La descripción sanjuanista, aunque larga, no tiene desperdicio por su oportunidad y belleza: “Está un niño pidiéndole -al padre de familia de un plato, no del mejor, sino del primero que encuentra; y pídele de aquél porque él sabe comer de aquél más que de otro. Y como el padre ve que aunque le dé del mejor manjar no ha de tomar, sino aquel que pide, y que no tiene gusto sino en aquél, porque no se quede sin su comida y desconsolado, dale de aquél con tristeza …

A la misma manera condesciende Dios con algunas almas, concediéndoles que no les está mejor, porque ellas no quieran o no saben ir sino por allí. Y así, también algunas alcanzan ternuras y suavidad de espíritu o sentido, y dáselo Dios porque no son para comer el manjar más fuerte y sólido de los trabajos de la cruz de su Hijo, a que él querría que echasen mano más que a otra alguna cosa” (S 2,21,3).

Feliz y sugerente es otra comparación sanjuanista para destacar la pedagogía divina con las almas frágiles, a semejanza de lo que usan las madres con los pequeños para educarlos convenientemente. Como los “niños de dijes”, así andan los imperfectos o principiantes que se cargan de imágenes, rosarios bien curiosos, reliquias, nóminas y otros objetos. Ponen en ellos toda su devoción y santidad, de modo que no alcanzan la “sustancia de la devoción” ni la pobreza de espíritu necesaria para crecer (N 1,3,1).

Es absolutamente necesario para ir adelante desnudarse de todos esos gustos y apetitos; “porque el puro espíritu muy poco se ata a nada de esos objetos”. Lo que resultaría contraproducente sería proceder sin la debida prudencia y precipitando las cosas. Al niño no se le puede tratar como al adulto; no es capaz de superar sus gustos pueriles de un golpe. La madre sabe comprender y se adapta a sus exigencias cuando son positivas para la formación. Es lo que hace Dios con las almas, según asegura JC: “Conviene advertir que a los principiantes bien se les permite, y aun les conviene, tener algún gusto y jugo sensible acerca de las imágenes, oratorios y otras cosas devotas visibles, por cuanto aún no tienen destetado y desarrimado el paladar de las cosas del siglo, porque con este gusto dejen el otro; como al niño que, por desembarazarle la mano de una cosa, se la ocupan con otra porque no llore, dejándole las manos vacías” (S 3,39,1).
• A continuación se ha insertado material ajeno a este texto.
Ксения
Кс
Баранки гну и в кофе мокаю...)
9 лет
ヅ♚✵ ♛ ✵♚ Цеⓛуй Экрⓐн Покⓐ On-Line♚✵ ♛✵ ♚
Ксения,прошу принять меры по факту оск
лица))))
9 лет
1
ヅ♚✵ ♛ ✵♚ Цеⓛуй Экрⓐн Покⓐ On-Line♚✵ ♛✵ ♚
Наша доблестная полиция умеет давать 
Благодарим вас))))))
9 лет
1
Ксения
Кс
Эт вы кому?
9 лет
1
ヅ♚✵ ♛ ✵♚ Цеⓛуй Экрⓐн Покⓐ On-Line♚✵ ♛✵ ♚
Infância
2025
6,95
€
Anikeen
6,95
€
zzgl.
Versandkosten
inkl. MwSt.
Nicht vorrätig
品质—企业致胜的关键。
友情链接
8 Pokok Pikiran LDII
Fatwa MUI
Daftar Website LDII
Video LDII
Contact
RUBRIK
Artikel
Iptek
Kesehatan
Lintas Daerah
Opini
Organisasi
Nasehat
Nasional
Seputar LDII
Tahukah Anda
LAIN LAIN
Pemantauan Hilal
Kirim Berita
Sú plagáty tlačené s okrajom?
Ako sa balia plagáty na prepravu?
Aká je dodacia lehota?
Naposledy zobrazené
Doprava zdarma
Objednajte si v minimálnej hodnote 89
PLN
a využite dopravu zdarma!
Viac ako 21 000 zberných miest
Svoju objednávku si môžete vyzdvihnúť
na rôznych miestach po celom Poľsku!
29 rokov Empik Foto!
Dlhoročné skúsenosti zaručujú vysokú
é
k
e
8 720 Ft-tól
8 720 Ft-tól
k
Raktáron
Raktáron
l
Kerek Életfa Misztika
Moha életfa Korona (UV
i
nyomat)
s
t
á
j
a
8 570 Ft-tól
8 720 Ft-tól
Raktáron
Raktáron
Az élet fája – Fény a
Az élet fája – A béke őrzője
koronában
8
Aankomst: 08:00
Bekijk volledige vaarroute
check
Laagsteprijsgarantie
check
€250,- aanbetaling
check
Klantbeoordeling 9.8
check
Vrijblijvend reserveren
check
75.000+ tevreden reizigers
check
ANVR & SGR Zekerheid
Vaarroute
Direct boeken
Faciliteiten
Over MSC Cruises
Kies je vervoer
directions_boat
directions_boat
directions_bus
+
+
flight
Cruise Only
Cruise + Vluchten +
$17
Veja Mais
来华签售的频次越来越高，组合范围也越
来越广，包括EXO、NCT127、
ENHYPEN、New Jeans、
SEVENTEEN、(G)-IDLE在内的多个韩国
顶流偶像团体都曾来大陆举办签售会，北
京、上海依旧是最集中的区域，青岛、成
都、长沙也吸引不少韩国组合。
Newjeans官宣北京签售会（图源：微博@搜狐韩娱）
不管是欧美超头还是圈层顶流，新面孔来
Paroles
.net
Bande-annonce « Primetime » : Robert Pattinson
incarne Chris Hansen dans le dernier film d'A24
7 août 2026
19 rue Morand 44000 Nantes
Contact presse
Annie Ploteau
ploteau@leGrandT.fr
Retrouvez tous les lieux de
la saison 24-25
Dura y de cruel penuria fue la infancia de Juan de Yepes, pero la naturaleza fue pródiga con él en dotes de observación y penetración. Si en el hogar faltó el holgado bienestar de la riqueza, abundó el cariño y el amor. Juan aprendió a poner cada cosa en su sitio: en el primer puesto el valor supremo: el amor que se entrega sin reservas, como el amor de la madre.

Las muestras más cautivadoras por él vistas y experimentadas de ese amor maternal le sirvieron luego para recordar a las almas que es el amor infinito de Dios, vuelto padre inmenso y madre tierna. Frente a su conducta siempre paternal, el hombre se comporta con frecuencia como niño llorón y recalcitrante. Dios tiene que alimentarle, guiarle, sacarle de pañales y mantillas, avezarle a caminar y darle manjar fuerte y sólido.

Cuando las almas generosas superan el infantilismo espiritual o su actuar de principiantes, se van dando cuenta de la paciencia divina en esperarles y acompañarles cual madre complaciente y cuidadosa. No les abandona cuando se sienten mayorcitos o aprovechados, pues “todavía entienden de Dios como pequeñuelos, y hablan de Dios como pequeñuelos, y saben y sienten de Dios como pequeñuelos” (N 2,3,3). Cuando él les vea fuertes y robustos adoptará otra pedagogía: la de la prueba de la noche. No son ya niños tiernos ni pequeñuelos espiritualmente. Necesitan otro trato.